SUPPLIED PASSAGE =>
+ + + + +

# How to find torque reqd to move a wheel?

1. Jul 2, 2007

### dave226

Hi,
I have to find the torque required to run a wheelchair and then to match it with the electrical parameters to find motor/motor sizing, is it ok

1) if i assume some acceleration that gives me force and then finding T= F*r (N-m) where r is the radius of the wheelchair.
2) then finding Power using P=Tw and then matching these mechanical parameters with the electrical parameters for finding motors.

2. Jul 2, 2007

### Staff: Mentor

Seems like the worst case would be starting on a hill. You would calculate the force necessary to do that (including losses in the drive train), and yes, convert that into a torque using the wheel diameter.

EDIT -- Oh, and don't forget to multiply 2x or so.

3. Jul 2, 2007

### xez

Yes, you're close to being on the right track in general, though --

The acceleration doesn't give you force, the force
gives you the acceleration, though if you mean that the
accelerating force (and hence torque) is calculable knowing
the desired resultant acceleration, that's quite so.

r = must be the radius of the torqued wheel, not the chair.

F=Force=Mass * acceleration = Newtons N = kg m / s^2

T = Torque = Newtons force = N = kg m / s^2

J = Energy = Work = Force * distance = N*m

P Power = Work/time = Energy/time = J/s = Nm/s =
Force * velocity

so...
w = the hypothetical vertical velocity (speed [m/s]) of the
mass (kg) of the chair system under the conditions
that the wheel torque force (T [N]) is applying a traction
force (T [N]) on the inclined ground doing a rate of work
i.e. power (P) against gravity.

And then, yes, P_mechanical = T*w.

P_electrical > P_mechanical due to the motor inefficiency
factor and all the friction factors, so
P_electrical = K * P_mechanical, and
as a rough guesstimate K = 1.1 to 1.3.

This would be most relevant to visualize in the case of a wheel-chair
of mass (M [kg]) going up-hill at constant vertical velocity component (w [m/s])
driven by traction force (F [N] ) against a slope thus resulting in a
constant Power [Watts W] e.g. rate of work against
gravity (G = 9.81 N/kg).

+ + + + +

WORK REQUEST 1 => In the wheelchair torque thread, why does the electrical power end up bigger than the mechanical power? Answer in one to three sentences.
WORK REQUEST 2 => Take the wheelchair torque thread further, picking up right after its final sentence.

Stored data entries:
+ + + + +

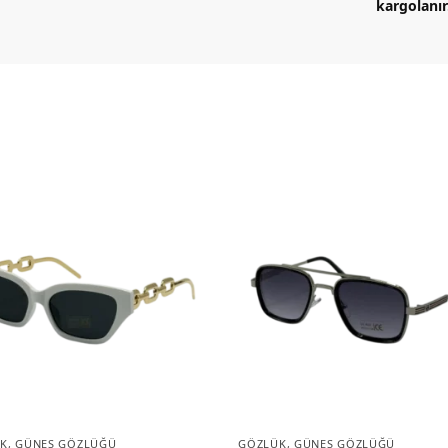
kargolanır
K
,
GÜNEŞ GÖZLÜĞÜ
GÖZLÜK
,
GÜNEŞ GÖZLÜĞÜ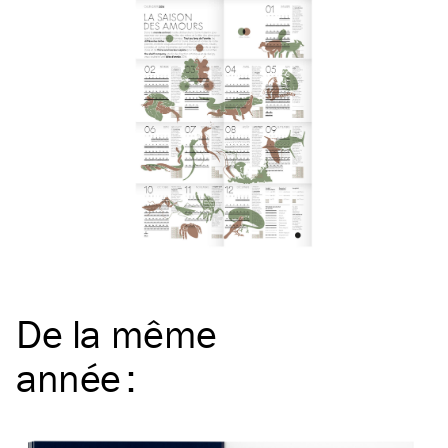
De la même
année
: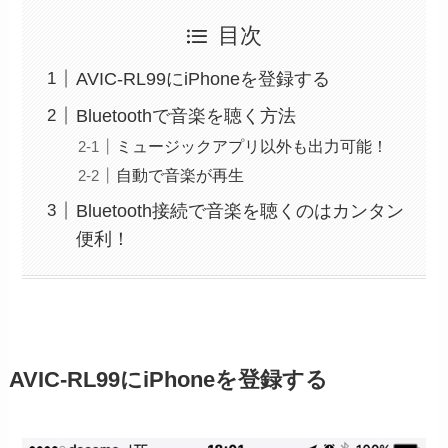
目次
AVIC-RL99にiPhoneを登録する
Bluetoothで音楽を聴く方法
ミュージックアプリ以外も出力可能！
自動で音楽が再生
Bluetooth接続で音楽を聴くのはカンタン
便利！
AVIC-RL99にiPhoneを登録する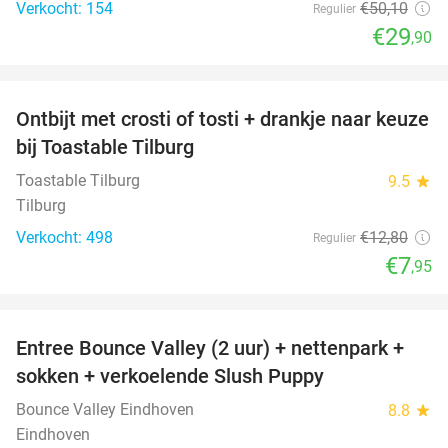
Verkocht: 154
€50
,10
Regulier
€29
,90
favorite_border
Ontbijt met crosti of tosti + drankje naar keuze
38%
bij Toastable Tilburg
Toastable Tilburg
9.5
star
Tilburg
Verkocht: 498
€12
,80
Regulier
€7
,95
favorite_border
Entree Bounce Valley (2 uur) + nettenpark +
46%
sokken + verkoelende Slush Puppy
Bounce Valley Eindhoven
8.8
star
Eindhoven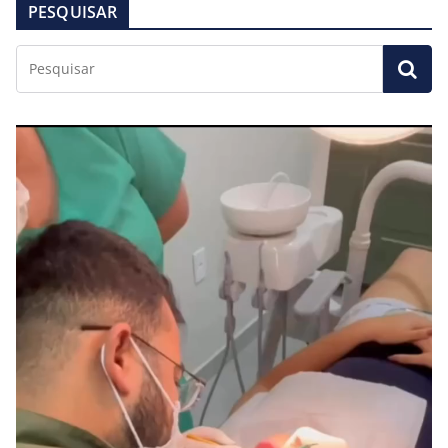
PESQUISAR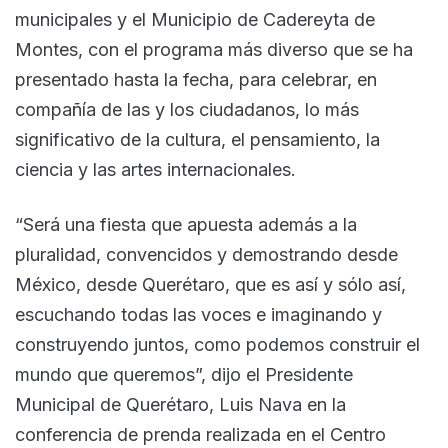
municipales y el Municipio de Cadereyta de
Montes, con el programa más diverso que se ha
presentado hasta la fecha, para celebrar, en
compañía de las y los ciudadanos, lo más
significativo de la cultura, el pensamiento, la
ciencia y las artes internacionales.
“Será una fiesta que apuesta además a la
pluralidad, convencidos y demostrando desde
México, desde Querétaro, que es así y sólo así,
escuchando todas las voces e imaginando y
construyendo juntos, como podemos construir el
mundo que queremos”, dijo el Presidente
Municipal de Querétaro, Luis Nava en la
conferencia de prenda realizada en el Centro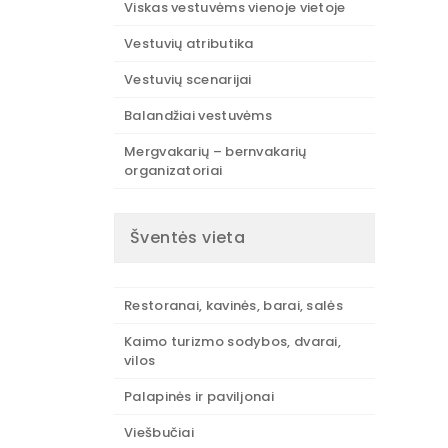
Viskas vestuvėms vienoje vietoje
Vestuvių atributika
Vestuvių scenarijai
Balandžiai vestuvėms
Mergvakarių – bernvakarių
organizatoriai
Šventės vieta
Restoranai, kavinės, barai, salės
Kaimo turizmo sodybos, dvarai,
vilos
Palapinės ir paviljonai
Viešbučiai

+ + + + +

WRITTEN REPLY 1 => The electrical power has to be larger because the motor isn't perfectly efficient and there are friction losses. So the thread multiplies the mechanical power by a factor K, roughly 1.1 to 1.3, to get the electrical power.

WRITTEN REPLY 2 =>
The work done by moving Mass (M) [kg] rising (h) height [m meters]
against gravity { via a force F [N] = (M*G) } would be (M * G * h) [Joules],
and if that is done uniformly in time (t) [s seconds] the mechanical
power would be (M * G * h)/t.

Of course w = h/t would be your vertical velocity component
in this case; any requisite along-slope horizontal velocity
being assumed to be free of work investment.

And of course comparable analysis is applicable to the case of doing
constant power work cruising horizontally at some relatively
high constant velocity (w) against equilibrium friction forces,
though the more challenging and critical case would be going
up-hill slowly on the steepest possibly slope where the motor
torque is barely sufficient to overcome the opposing torque
due to gravity pulling the chair downward.

Please forgive any typographic / compositional errors.

4. Jul 2, 2007

### xez

Of course the other way to look at it would be:
on a slope inclined at angle (Y [radians])
relative to horizontal, you have a chair system of mass
(M [kg]) being supported by a drive-wheel of

At rest, the force of gravity applies a
down-slope directed force COMPONENT
G_F [N] = 9.81 * M * sin(Y)
to the wheel-chair system.
(the rest of the downWARD force being irrelevant since
the slope supports that force from the weight)

Since we're at rest against an applied down-slope force,
the drive wheel must apply an equal and oppositely
directed up-slope force of -G_F.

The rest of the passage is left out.